In between come relationships with Jean Harlow (Gwen Stefani in a glossy cameo) Katharine Hepburn (Cate Blanchett's distractingly brilliant, clipped impersonation) and Ava Gardner (Kate Beckinsale, who settles for the period look, not the full characterisation).
Scorsese can't resist making long films, and even though he condenses the Hughes story, to quote Blanchett's Hepburn, "There's too much Howard Hughes in Howard Hughes". Unlike Goodfellas or Raging Bull, the pace flounders, the directing style is uneven and the tone shifts between the dispassionate and the empathetic.
The childhood roots and growth of Hughes's compulsive-obsessive disorder are threaded through the movie with pleasing artistry, and DiCaprio similarly grows in his somewhat egotistical, increasingly tortured performance.
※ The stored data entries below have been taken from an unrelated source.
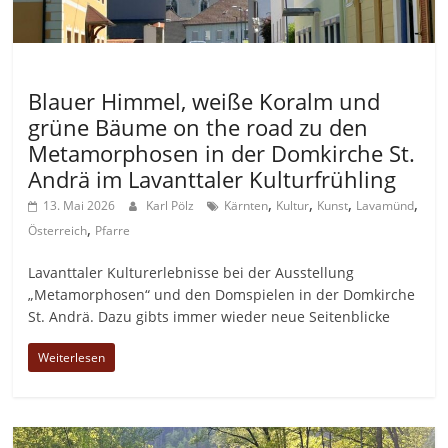
Allgemein
Blauer Himmel, weiße Koralm und
grüne Bäume on the road zu den
Metamorphosen in der Domkirche St.
Andrä im Lavanttaler Kulturfrühling
,
,
,
,
13. Mai 2026
Karl Pölz
Kärnten
Kultur
Kunst
Lavamünd
,
Österreich
Pfarre
Lavanttaler Kulturerlebnisse bei der Ausstellung
„Metamorphosen“ und den Domspielen in der Domkirche
St. Andrä. Dazu gibts immer wieder neue Seitenblicke
Weiterlesen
DiCaprio, instincts re-sharpened after his rusty turn in The Gangs Of New York, likes to show everything on screen, but Scorsese wants to protect Hughes's mystery: an awkward mix.
Like the Spruce Goose, The Aviator is lovingly created, painstaking in its detail and takes a long time to fly. It is cumbersome yet visually sumptuous, delightful in its evocation of Hollywood's golden day: fancy film-making but not a great film.